The purchase price is roughly $385 million in cash, based on current exchange rates. The acquisition will be financed through a new credit facility and cash on hand. Closing of the transaction is expected before the end of February.

In addition to its Danish facilities, Sonion has facilities in Poland, China, Vietnam and the Netherlands. It employs about 4,900, and 2007 revenues were about $180 million.

Technitrol said it intends to keep Sonion’s current management and professional personnel largely in place.

Sonion’s hearing instrument components business (representing roughly 68% of 2007 revenues) consists of subminiature high-performance transducers and plastic electromechanical switches, volume controls and other modules. Included in these products are a variety of components for the increasingly popular “receiver-in-canal” hearing aids, Technitrol said.

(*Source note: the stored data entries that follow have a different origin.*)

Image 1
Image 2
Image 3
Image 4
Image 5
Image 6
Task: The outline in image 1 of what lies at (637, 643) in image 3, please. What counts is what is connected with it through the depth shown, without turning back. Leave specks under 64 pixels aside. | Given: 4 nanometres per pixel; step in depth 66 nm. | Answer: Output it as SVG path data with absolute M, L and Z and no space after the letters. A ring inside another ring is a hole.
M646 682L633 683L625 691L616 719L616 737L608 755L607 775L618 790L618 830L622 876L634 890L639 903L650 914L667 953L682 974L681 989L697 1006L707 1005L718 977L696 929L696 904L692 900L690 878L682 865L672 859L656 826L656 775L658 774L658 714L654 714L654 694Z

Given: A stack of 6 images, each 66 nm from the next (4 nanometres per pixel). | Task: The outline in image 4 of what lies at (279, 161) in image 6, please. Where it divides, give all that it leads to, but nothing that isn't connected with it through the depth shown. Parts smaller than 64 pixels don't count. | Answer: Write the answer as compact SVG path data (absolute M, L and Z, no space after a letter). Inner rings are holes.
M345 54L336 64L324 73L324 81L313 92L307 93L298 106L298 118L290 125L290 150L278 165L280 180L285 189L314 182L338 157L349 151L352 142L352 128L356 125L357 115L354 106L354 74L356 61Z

Hearing instrument components will become a separate product division of Technitrol’s Electronic Components business. Sonion’s mobile terminal components business (32% of revenues), which produces wireless handset receivers, speakers and microphones, will be integrated into an existing division, which includes antennas and other radio frequency components and modules.

“Sonion’s businesses fit seamlessly into our Electronic Components group,” said James Papada III, CEO and chairman of Technitrol. “They serve rapidly growing markets with engineering-intensive, mission-critical products. With more than 500 active technology patents, the Sonion team has done a superior job of leading microacoustic component technology across all of its product lines.”